With this fall of Adam and Eve, mankind was separated from God as it was the sin of heritage. Therefore, Jesus came to earth as Saviour so that the human race may repent and regain through Him all that was lost.
Temptations come to us because we belong to the human group. The devil tempted Jesus in the wilderness as He came in this world as a human being. His victory over temptations inspires us how we should check the flow of thought in our mind and reject the enticement of the prince of darkness.
The mind is a fertile soil to sow ‘good seeds’ of thoughts and also for the ‘evil weeds’ to grow. The fallen angel knows that human mind is never satisfied, so, the devil, plants the evil seeds of greed, power and pleasures of the flesh. Many people give in to the inviting tricks of Satan.

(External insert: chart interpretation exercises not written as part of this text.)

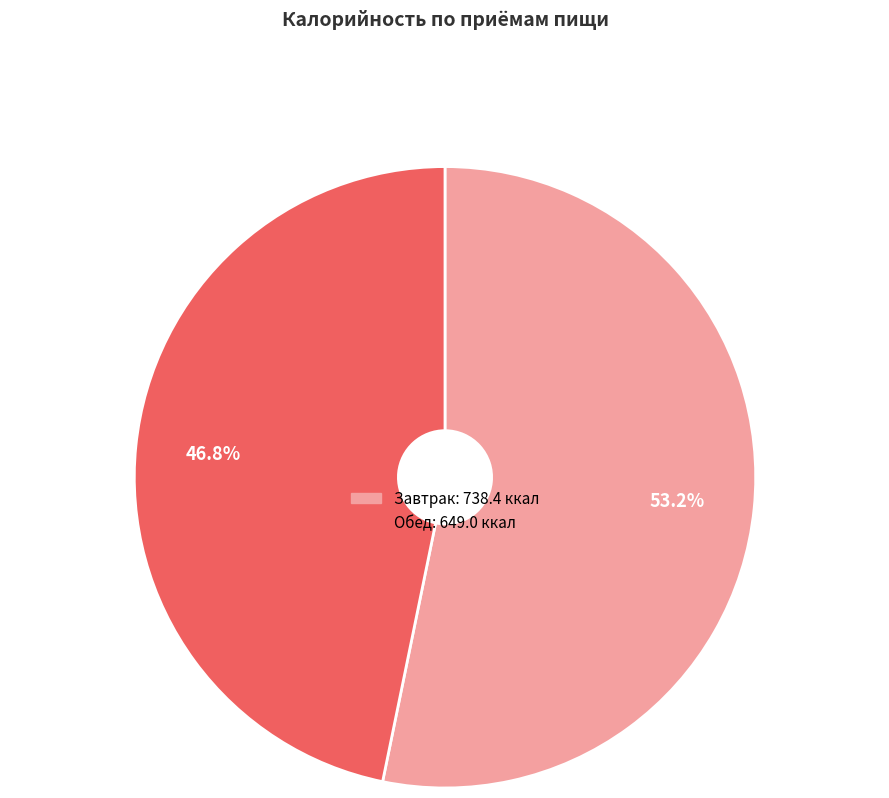

Combined, do Завтрак and Обед account for over 50%?

Yes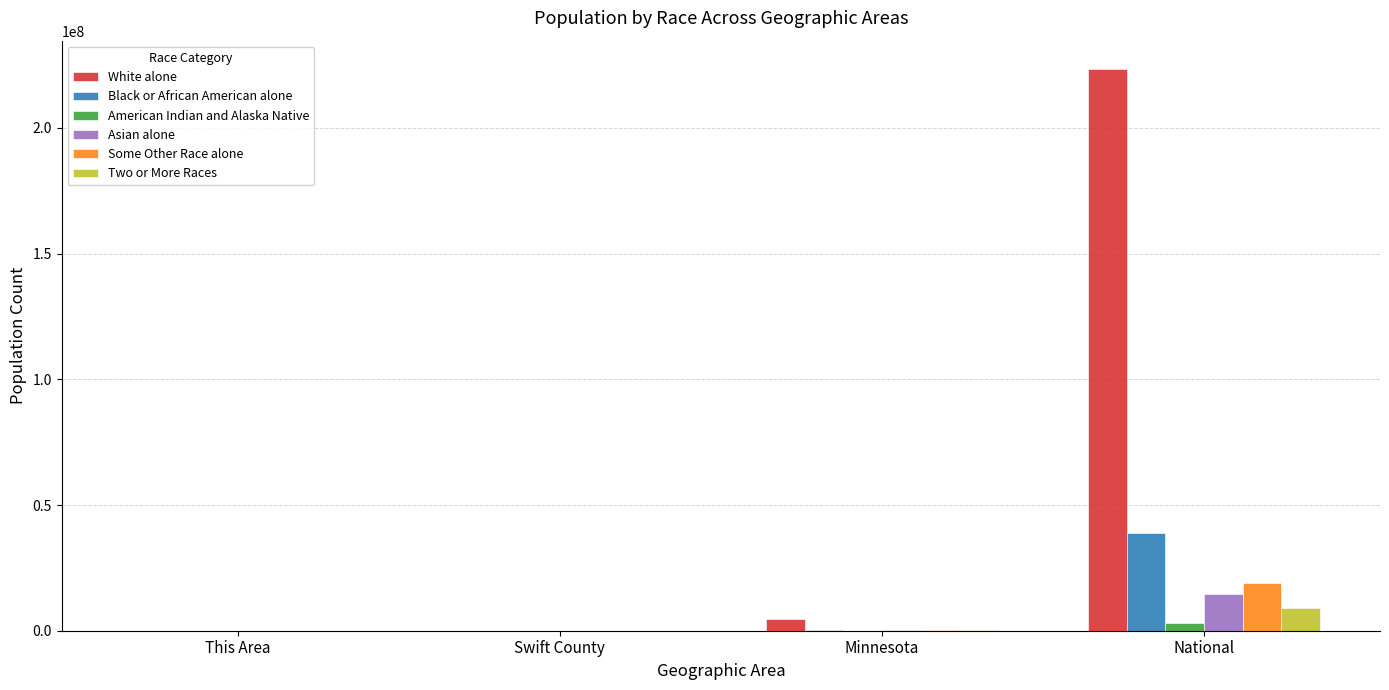

Which series has the widest spread of values?

White alone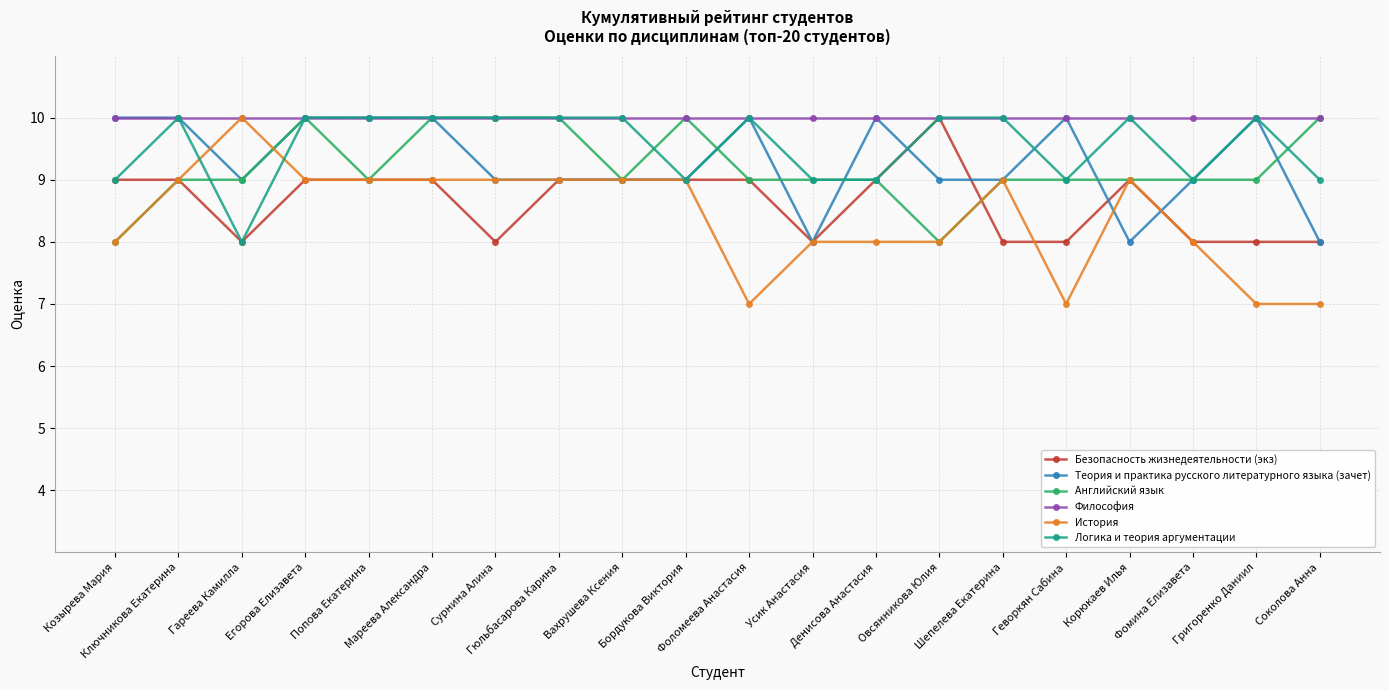

Which series has the widest spread of values?

История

Good seeds help us to rise above petty irritations and make us do noblest deeds and the evil ones pull us down to commit heinous crime. Therefore, we have to cultivate good seeds and neglect the weeds or evil thoughts placed in our mind by the devil. Otherwise, our spirit will follow the dictates of the mind.
If we are not cautious enough, there will be inner struggle between good and evil making our life hell on earth. It will be a dual personality as seen in Robert Louis Stevenson’s Doctor Jekyll and Mr Hyde where Dr Jekyll is only a mask of sanity and the inside evil Hyde is really he, leading an immoral and corrupt life. The harvest of the mind depends on good seeds or weeds which make our life a heaven or hell on earth; as seen in the parable of the prodigal son, in the Bible, who went to a distant land and squandered his wealth and when he was starving, came home with thoughts in the mind saying: “Treat me as one of your hired servant.” (Lk 15:19).
In another example, Satan entered into Judas. (Lk 22:3); and Judas with mistaken reasoning hanged himself (Mt 27:5). The mind can be one’s worst enemy also one’s best friend according to one’s thought.
We think that the body by itself remains fit if given proper nourishment. But the mind is most powerful. Men of medicine tell us that most diseases are psychosomatic, involving both body and mind. There is a mental side to every physical illness. And physical diseases are made worse by mental factors such as stress and anxiety. The mind can also triumph over the body. It did in the lives of Helen Keller struck blind and deaf, excelled as a speaker and writer and Stephen Hawking, though wheelchair-bound, is one of the world’s leading scientists.
The poet John Milton summed it up: ‘The mind is its own place, and in itself, can make a heaven of hell, and a hell of heaven’.